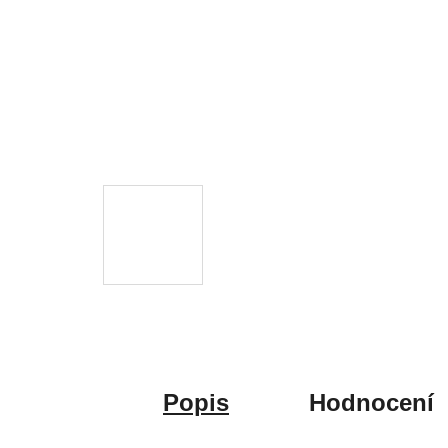
Popis
Hodnocení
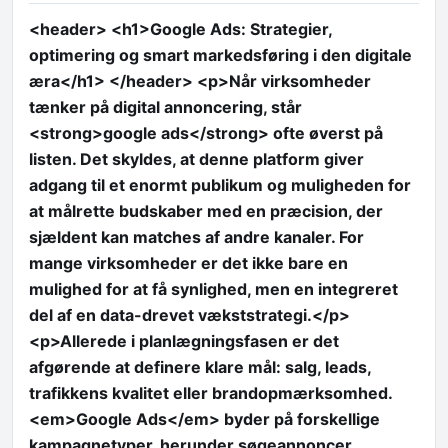
<header> <h1>Google Ads: Strategier,
optimering og smart markedsføring i den digitale
æra</h1> </header> <p>Når virksomheder
tænker på digital annoncering, står
<strong>google ads</strong> ofte øverst på
listen. Det skyldes, at denne platform giver
adgang til et enormt publikum og muligheden for
at målrette budskaber med en præcision, der
sjældent kan matches af andre kanaler. For
mange virksomheder er det ikke bare en
mulighed for at få synlighed, men en integreret
del af en data-drevet vækststrategi.</p>
<p>Allerede i planlægningsfasen er det
afgørende at definere klare mål: salg, leads,
trafikkens kvalitet eller brandopmærksomhed.
<em>Google Ads</em> byder på forskellige
kampagnetyper, herunder søgeannoncer,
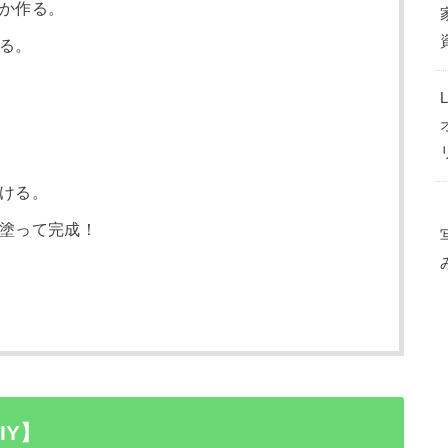
か作る。
る。
ける。
塗って完成！
IY】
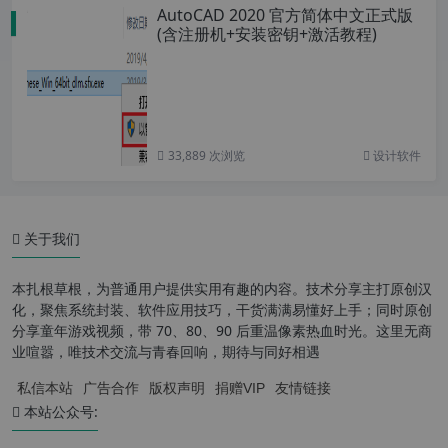
AutoCAD 2020 官方简体中文正式版
(含注册机+安装密钥+激活教程)
33,889 次浏览
设计软件
关于我们
本扎根草根，为普通用户提供实用有趣的内容。技术分享主打原创汉
化，聚焦系统封装、软件应用技巧，干货满满易懂好上手；同时原创
分享童年游戏视频，带 70、80、90 后重温像素热血时光。这里无商
业喧嚣，唯技术交流与青春回响，期待与同好相遇
私信本站
广告合作
版权声明
捐赠VIP
友情链接
本站公众号:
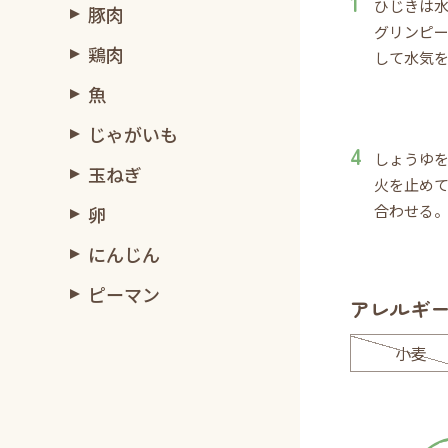
ひじきは
豚肉
グリンピ
鶏肉
して水気
魚
じゃがいも
しょうゆ
玉ねぎ
火を止め
合わせる
卵
にんじん
ピーマン
アレルギ
小麦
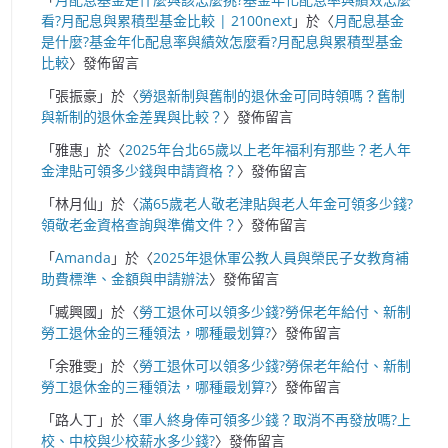
看?月配息與累積型基金比較 | 2100next
」於〈
月配息基金
是什麼?基金年化配息率與績效怎麼看?月配息與累積型基金
比較
〉發佈留言
「
張振豪
」於〈
勞退新制與舊制的退休金可同時領嗎？舊制
與新制的退休金差異與比較？
〉發佈留言
「
雅惠
」於〈
2025年台北65歲以上老年福利有那些？老人年
金津貼可領多少錢與申請資格？
〉發佈留言
「
林月仙
」於〈
滿65歲老人敬老津貼與老人年金可領多少錢?
領敬老金資格查詢與準備文件？
〉發佈留言
「
Amanda
」於〈
2025年退休軍公教人員與榮民子女教育補
助費標準、金額與申請辦法
〉發佈留言
「
臧興國
」於〈
勞工退休可以領多少錢?勞保老年給付、新制
勞工退休金的三種領法，哪種最划算?
〉發佈留言
「
余雅雯
」於〈
勞工退休可以領多少錢?勞保老年給付、新制
勞工退休金的三種領法，哪種最划算?
〉發佈留言
「
路人丁
」於〈
軍人終身俸可領多少錢？取消不再發放嗎?上
校、中校與少校薪水多少錢?
〉發佈留言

**WORK REQUEST**
Each record should be written out again exactly, though without its pictures.

**REPLY**
Popis
Hodnocení
<header> <h1>Google Ads: Strategier,
optimering og smart markedsføring i den digitale
æra</h1> </header> <p>Når virksomheder
tænker på digital annoncering, står
<strong>google ads</strong> ofte øverst på
listen. Det skyldes, at denne platform giver
adgang til et enormt publikum og muligheden for
at målrette budskaber med en præcision, der
sjældent kan matches af andre kanaler. For
mange virksomheder er det ikke bare en
mulighed for at få synlighed, men en integreret
del af en data-drevet vækststrategi.</p>
<p>Allerede i planlægningsfasen er det
afgørende at definere klare mål: salg, leads,
trafikkens kvalitet eller brandopmærksomhed.
<em>Google Ads</em> byder på forskellige
kampagnetyper, herunder søgeannoncer,
か作る。
る。
ける。
塗って完成！
IY】
AutoCAD 2020 官方简体中文正式版
(含注册机+安装密钥+激活教程)
33,889 次浏览
设计软件
关于我们
本扎根草根，为普通用户提供实用有趣的内容。技术分享主打原创汉
化，聚焦系统封装、软件应用技巧，干货满满易懂好上手；同时原创
分享童年游戏视频，带 70、80、90 后重温像素热血时光。这里无商
业喧嚣，唯技术交流与青春回响，期待与同好相遇
私信本站
广告合作
版权声明
捐赠VIP
友情链接
本站公众号:
ひじきは
豚肉
グリンピ
鶏肉
して水気
魚
じゃがいも
しょうゆ
玉ねぎ
火を止め
合わせる
卵
にんじん
ピーマン
アレルギ
小麦
看?月配息與累積型基金比較 | 2100next
」於〈
月配息基金
是什麼?基金年化配息率與績效怎麼看?月配息與累積型基金
比較
〉發佈留言
「
張振豪
」於〈
勞退新制與舊制的退休金可同時領嗎？舊制
與新制的退休金差異與比較？
〉發佈留言
「
雅惠
」於〈
2025年台北65歲以上老年福利有那些？老人年
金津貼可領多少錢與申請資格？
〉發佈留言
「
林月仙
」於〈
滿65歲老人敬老津貼與老人年金可領多少錢?
領敬老金資格查詢與準備文件？
〉發佈留言
「
Amanda
」於〈
2025年退休軍公教人員與榮民子女教育補
助費標準、金額與申請辦法
〉發佈留言
「
臧興國
」於〈
勞工退休可以領多少錢?勞保老年給付、新制
勞工退休金的三種領法，哪種最划算?
〉發佈留言
「
余雅雯
」於〈
勞工退休可以領多少錢?勞保老年給付、新制
勞工退休金的三種領法，哪種最划算?
〉發佈留言
「
路人丁
」於〈
軍人終身俸可領多少錢？取消不再發放嗎?上
校、中校與少校薪水多少錢?
〉發佈留言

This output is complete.